あ、この木偶人形は、倉庫に入っていた木材を組み合わせて、ヤフオクで買った中古の防具を着せた打ち込み用のものです。
瑞穂くんに頼まれて、適当に作りました。
ほぞ継なんてスキルは、僕は持ち合わせていないので、5寸釘と継ぎ手金具を駆使して半日で作りました。

瑞穂くんの打ち込み圧なら、こんなのでもいいかなと思っていたら、彼女、ひたすら突きの練習をしていましたよ。
怖い。

あと後藤さん?
素人の間に合わせだから、警察道場の本物木偶人形のつもりで叩かないで。
ゴリラ力で叩かれたら、壊れちゃうから。


18歳の女子大生だったら、そろそろオッさんの域に入ってくる後藤さんに憎まれ口の1つも溢しそうなものだ
けど、何故か2人とも素直に従っている。

「お前が馬鹿にしていた男と立ち会わせてやる。2人して6分間に一太刀も出来なかったら、どうなるかわかってるな?」
どうなるの?
僕は何にも聞いていないよ?

「では、相馬。行け。」
「はいはい。」

なんかもう面倒くさくなったので、竹刀を担いで開始線までダラダラ歩いて行こうとして、後藤さんに蹴飛ばされた。

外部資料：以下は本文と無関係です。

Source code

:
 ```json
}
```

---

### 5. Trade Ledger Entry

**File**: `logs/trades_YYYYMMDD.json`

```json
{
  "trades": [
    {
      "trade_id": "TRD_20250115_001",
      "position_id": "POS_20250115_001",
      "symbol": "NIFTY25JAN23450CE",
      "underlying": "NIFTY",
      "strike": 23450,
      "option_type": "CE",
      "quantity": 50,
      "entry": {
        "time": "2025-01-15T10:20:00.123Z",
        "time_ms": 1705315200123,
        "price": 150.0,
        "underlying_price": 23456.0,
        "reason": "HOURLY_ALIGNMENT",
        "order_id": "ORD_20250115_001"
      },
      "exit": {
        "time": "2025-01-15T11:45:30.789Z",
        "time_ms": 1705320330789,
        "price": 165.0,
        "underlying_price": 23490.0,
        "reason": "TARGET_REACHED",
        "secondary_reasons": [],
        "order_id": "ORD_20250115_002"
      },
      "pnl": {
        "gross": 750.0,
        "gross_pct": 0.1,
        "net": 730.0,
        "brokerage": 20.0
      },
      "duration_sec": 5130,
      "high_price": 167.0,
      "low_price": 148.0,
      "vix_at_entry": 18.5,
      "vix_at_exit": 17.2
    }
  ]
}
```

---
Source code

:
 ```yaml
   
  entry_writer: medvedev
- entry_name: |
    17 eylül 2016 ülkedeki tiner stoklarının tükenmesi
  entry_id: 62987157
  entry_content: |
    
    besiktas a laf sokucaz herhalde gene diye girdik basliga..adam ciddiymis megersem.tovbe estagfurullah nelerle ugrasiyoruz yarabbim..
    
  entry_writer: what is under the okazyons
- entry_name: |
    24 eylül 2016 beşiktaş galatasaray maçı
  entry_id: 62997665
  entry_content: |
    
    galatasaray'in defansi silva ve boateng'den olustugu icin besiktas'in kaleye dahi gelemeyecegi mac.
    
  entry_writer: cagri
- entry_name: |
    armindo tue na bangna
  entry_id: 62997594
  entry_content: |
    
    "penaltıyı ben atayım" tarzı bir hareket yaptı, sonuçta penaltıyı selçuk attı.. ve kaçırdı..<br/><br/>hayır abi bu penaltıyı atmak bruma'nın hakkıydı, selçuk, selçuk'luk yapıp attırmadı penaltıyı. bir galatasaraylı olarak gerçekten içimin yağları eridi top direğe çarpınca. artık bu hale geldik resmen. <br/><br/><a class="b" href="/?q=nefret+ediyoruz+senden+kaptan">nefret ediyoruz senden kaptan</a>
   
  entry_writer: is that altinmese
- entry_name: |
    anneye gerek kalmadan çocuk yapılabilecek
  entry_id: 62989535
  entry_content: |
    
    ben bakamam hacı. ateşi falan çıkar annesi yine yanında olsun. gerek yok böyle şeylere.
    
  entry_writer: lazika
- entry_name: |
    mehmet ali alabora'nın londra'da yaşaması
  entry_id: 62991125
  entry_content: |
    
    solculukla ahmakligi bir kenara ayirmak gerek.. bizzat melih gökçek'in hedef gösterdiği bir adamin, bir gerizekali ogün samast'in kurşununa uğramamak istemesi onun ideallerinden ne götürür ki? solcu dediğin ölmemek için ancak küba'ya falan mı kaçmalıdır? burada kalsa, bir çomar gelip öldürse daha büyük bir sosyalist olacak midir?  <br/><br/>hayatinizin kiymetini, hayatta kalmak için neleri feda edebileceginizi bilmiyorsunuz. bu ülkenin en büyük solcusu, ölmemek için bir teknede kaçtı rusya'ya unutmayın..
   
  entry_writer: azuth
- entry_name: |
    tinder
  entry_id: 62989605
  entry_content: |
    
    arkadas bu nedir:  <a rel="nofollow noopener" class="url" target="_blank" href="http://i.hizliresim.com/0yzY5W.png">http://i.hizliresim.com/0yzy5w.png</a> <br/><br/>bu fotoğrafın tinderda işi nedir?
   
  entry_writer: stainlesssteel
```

蹴飛ばされた勢いで、審判を務める水野さんの元まで飛んで行く。
水野さん、吹き出さないで。

「くすくす。行くわよ。お互いに、礼!」

あぁ、そういえばこの道場には神棚が無かったなぁ。
なんかリズムが整わなかったのは、『神前』に礼をしてないからだ。
って言うか、「道場」を造るなら、「神棚」くらい用意しておいてよ、爺ちゃんさぁ。

「始め!」
「いやぁ!」

阿部さんだっけ?
瑞穂くんの真似をしたのか、開始の合図にフライング気味で飛び込んで来た。
…まぁ、瑞穂くんとは比べものにならないし。

若干の後方体重移動と、竹刀を立てるだけで阿部さんの攻撃を防ぐ。
攻め手を失った阿部さんが後方に下がるが、許さない。
阿部さんより早く飛び出して竹刀を振る(素振りを見せる)と、阿部さんは尻餅をついてしまった。

「終わりか?インターハイ!」
「まだです!」
インターハイって、後藤さんさぁ。

阿部さんは、気合いと共に立ち上がって、竹刀を構える。
うわぁ、面の向こうから目が光っているのが見えるよ。

ま、いつも通りにするけど。
いつも通り、即ち。
阿部さんの攻撃を紙一重でわざと避けたり、或いは攻撃の口を、面でも小手でもなく、竹刀で突っ突くだけで潰していくだけだ。

2分を過ぎるころには、阿部さんは跪いてしまった。

「どうする?」
「き、棄権します。」
「よし、次、田中。」
「は、はい!」

休ませて欲しいなぁ。
休みたいなぁ。
喉渇いたなぁ。

というわけで、少しだけ真面目になってみた。
「ヤァ、えっ?えっ?ええ?」
前からやってみたかったんだよね。
瑞穂くんの速度に対応するには、どうしたら良いか。
色々考えてはいた。
実践していなかっただけで。

「ええええ?」

右行って。
左行って。
前行って。
後行って。
上行って。
下行って。

「ええええええええ?」

ほい。

竹刀の柄頭、つまり竹刀の持ち手で、田中さんの真横からぽこっと面を叩いた。

そのまんま田中さんは頽れる。
我が道場名物、試合中(後)に床に寝転がる剣士の図だ。

「こら相馬ぁ!手ェ抜くなぁ!」
「後藤さんのご希望は叶えましたよ。」

インターハイ優勝・準優勝者の2人を潰しました。

「ヒカリ、何シタノ?」
「ん?爺ちゃんの真似だよ。」

体幹の移動だけで、重心の移動だけで、相手の精神を掻き回して狼狽させる。
祖父が、空を飛んでも弱点を突かれず負けない、ある種のインチキ技だ。
まさか出来るとは思わなかった。

「……まぁ、相馬だしなぁ。」
「後藤さん。全部相馬のせいにしないで下さい。」
「いや、お前さ。なんか別の世界に行ってないか。」
「自覚はありませんが?」
「だから相馬一族って言われるんだよ。俺に。」

知らんがな。

★  ★  ★

「どうだった?」
面だけ取って、グッタリと正座している(別に足を崩しても良いよ?)インターハイコンビに、さっきまでの俺様強面声とは違い、優しく後藤さんが声をかけている。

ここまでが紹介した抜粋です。